■ PASSAGE PROVIDED ■
-*-*-

Jack Robinson, Jr. was born in Meridian Mississippi on September 18, 1928. He grew up in Clarksdale, Mississippi, in the heart of the Mississippi Delta. Jack graduated from Clarksdale High School in 1945 and attended Tulane University in New Orleans from 1946 to 1948, but left after his junior year without graduating. He was back in New Orleans by 1950, working as a graphic artist for Charles Dolce’s ad agency and taking photographs for pleasure. His early street portraits documented the rich culture of New Orleans and captured the charm and bustle of the French Quarter and the Central Business District.
Robinson soon became a chronicler of New Orleans’ extensive networks of creative and innovative people. By 1953, as young artists began to establish their own spaces for studying and showing their work, Jack began photographing these artists in their studios. Designer Lee Bailey, a future star in his own right, was one of many New Orleans artists who gave Jack access to their studios and their creative processes. It was here in this environment that Jack sharpened his skills as a photographer at ease with creative people. It was also in this time that Jack began photographing the younger generation of New Orleans’ more prominent social sets. Jack’s love of fashion was clearly shaped by this experience as well as his fascination with the wealthy class, so different from his own working class background. Parts of New Orleans at this time were perhaps the most gay-tolerant neighborhoods in America and Jack’s images of his friends as they gathered to celebrate Mardi Gras show a society well ahead of its time. In 1954, Jack traveled with New York art dealer Betty Parsons and New Orleans expressionist painter Dusti Bonge on a tour through Mexico. His street portraits from Mexico show a developing eye and a real gift for composition.
Soon after his return from Mexico, Jack decided that photography was his best chance for a successful and fulfilling career. Friends Lee Bailey and New Orleans artist Jean Seidenberg, understanding that Jack’s talents as a photographer would never fully be realized in New Orleans, encouraged the twenty-seven year old Jack to go to New York. Jack’s friend Betty Parsons had an enormously successful gallery there and his good friend Lee Bailey had moved there the year before; together they served a great role in helping Jack make initial connections there.
Soon Jack was sharing studio space in a building with photographer Alfred Wertheimer and was working as a freelance photographer for Seymour Chwast and Milton Glaser at the legendary Pushpin Studio. In short order, Jack impressed Carrie Donovan, then a fashion editor at the New York Times, who began giving Jack regular assignments for the New York Times Sunday Magazine and the Sunday Times Fashion Supplements. Carrie Donovan would become for Jack the single most influential person in his photography career. Jack began regular assignments for New York advertising agencies, including work for Estee Lauder, Revlon, and Helena Rubenstein, and photographing models Suzy Parker, Dorian Leigh, Isabella Albonico, and Anne St. Marie among many others. After being in New York for only four years, in 1959 Jack reached something of a pinnacle for photographers: the cover of Life magazine.

-*-*-

■ DATASET EXCERPTS ■
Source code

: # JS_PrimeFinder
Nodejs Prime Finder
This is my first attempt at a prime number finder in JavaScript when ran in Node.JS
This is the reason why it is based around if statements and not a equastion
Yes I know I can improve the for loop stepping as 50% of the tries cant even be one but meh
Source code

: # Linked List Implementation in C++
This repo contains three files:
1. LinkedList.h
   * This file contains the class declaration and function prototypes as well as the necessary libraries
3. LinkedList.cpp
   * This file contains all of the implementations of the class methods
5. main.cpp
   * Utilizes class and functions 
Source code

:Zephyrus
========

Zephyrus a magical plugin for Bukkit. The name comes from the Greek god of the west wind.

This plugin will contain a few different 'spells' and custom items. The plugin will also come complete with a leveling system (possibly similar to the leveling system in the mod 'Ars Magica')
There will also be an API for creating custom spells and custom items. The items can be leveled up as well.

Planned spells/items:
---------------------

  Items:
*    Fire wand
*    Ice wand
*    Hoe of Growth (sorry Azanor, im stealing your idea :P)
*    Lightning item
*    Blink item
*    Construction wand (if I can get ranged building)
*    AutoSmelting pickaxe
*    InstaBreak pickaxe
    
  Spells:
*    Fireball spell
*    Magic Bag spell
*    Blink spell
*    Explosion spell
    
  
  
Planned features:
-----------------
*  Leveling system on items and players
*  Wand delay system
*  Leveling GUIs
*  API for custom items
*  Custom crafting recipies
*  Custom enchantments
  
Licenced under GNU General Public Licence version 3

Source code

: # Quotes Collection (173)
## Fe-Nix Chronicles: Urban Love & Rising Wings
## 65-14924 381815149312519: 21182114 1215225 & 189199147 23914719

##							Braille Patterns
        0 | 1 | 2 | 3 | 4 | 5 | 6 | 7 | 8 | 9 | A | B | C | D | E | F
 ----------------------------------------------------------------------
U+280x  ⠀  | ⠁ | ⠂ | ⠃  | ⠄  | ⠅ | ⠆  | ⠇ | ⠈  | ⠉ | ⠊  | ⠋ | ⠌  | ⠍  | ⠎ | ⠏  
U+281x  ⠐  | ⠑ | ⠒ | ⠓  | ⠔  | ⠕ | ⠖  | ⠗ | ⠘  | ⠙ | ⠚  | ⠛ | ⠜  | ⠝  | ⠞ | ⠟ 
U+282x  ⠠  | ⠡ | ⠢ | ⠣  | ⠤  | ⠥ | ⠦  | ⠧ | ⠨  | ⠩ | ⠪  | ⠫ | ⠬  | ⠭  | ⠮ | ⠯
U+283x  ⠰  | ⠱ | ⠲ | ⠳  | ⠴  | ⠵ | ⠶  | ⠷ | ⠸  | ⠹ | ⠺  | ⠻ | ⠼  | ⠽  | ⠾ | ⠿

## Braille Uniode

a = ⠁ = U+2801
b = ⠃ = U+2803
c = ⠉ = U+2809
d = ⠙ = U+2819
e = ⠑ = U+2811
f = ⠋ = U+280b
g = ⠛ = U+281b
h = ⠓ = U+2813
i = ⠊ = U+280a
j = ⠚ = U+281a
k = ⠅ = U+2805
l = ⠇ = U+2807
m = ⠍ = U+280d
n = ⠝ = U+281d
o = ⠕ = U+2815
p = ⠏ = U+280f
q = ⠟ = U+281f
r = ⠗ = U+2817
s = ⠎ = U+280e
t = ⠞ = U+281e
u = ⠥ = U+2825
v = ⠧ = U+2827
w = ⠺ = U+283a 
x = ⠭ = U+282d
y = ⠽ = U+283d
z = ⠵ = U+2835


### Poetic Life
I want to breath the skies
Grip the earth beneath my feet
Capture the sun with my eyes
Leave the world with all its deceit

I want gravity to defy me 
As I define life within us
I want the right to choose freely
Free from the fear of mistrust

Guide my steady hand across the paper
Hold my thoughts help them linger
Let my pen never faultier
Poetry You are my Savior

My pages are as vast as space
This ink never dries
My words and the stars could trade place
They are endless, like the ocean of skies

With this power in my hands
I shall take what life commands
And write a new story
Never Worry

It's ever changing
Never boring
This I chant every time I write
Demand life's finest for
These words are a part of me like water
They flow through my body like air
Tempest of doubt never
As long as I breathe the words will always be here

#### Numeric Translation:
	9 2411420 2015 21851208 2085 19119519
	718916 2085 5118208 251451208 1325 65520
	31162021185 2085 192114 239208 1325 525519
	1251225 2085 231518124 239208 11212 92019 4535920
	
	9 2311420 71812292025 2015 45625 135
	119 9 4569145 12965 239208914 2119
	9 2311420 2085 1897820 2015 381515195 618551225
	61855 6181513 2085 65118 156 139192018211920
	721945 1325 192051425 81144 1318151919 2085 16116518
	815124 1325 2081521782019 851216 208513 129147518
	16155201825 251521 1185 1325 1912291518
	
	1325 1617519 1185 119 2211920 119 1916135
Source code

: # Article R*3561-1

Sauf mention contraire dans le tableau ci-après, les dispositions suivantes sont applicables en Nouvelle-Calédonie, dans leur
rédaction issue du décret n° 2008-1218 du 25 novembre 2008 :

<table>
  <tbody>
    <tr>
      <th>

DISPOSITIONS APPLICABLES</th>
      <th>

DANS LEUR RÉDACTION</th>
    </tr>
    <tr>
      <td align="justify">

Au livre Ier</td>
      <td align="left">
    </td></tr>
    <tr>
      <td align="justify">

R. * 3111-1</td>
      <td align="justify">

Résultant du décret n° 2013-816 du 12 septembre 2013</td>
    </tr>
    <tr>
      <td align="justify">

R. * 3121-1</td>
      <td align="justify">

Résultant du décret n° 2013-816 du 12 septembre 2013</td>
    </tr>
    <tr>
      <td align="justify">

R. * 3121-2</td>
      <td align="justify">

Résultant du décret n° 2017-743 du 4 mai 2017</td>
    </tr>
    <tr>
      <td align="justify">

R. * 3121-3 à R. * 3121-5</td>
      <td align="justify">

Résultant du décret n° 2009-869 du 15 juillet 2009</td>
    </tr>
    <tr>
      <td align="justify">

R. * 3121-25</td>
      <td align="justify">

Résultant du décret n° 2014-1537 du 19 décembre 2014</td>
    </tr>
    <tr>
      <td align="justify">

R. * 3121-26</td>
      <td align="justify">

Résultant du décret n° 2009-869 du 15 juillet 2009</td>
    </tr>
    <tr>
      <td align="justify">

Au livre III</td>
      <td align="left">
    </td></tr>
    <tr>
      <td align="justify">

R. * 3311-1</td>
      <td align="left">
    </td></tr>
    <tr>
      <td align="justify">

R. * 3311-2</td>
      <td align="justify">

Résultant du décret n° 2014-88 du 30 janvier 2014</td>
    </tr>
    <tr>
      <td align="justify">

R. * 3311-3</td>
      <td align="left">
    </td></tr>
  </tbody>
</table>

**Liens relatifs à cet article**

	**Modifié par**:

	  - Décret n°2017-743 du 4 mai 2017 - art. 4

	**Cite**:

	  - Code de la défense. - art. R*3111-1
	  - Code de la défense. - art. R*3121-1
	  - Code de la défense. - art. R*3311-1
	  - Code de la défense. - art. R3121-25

-*-*-

■ REQUEST ■
In the text about photographer Jack Robinson, Jr., who became the single most influential person in his photography career?

■ TASK RESULT ■
Carrie Donovan, then a fashion editor at the New York Times.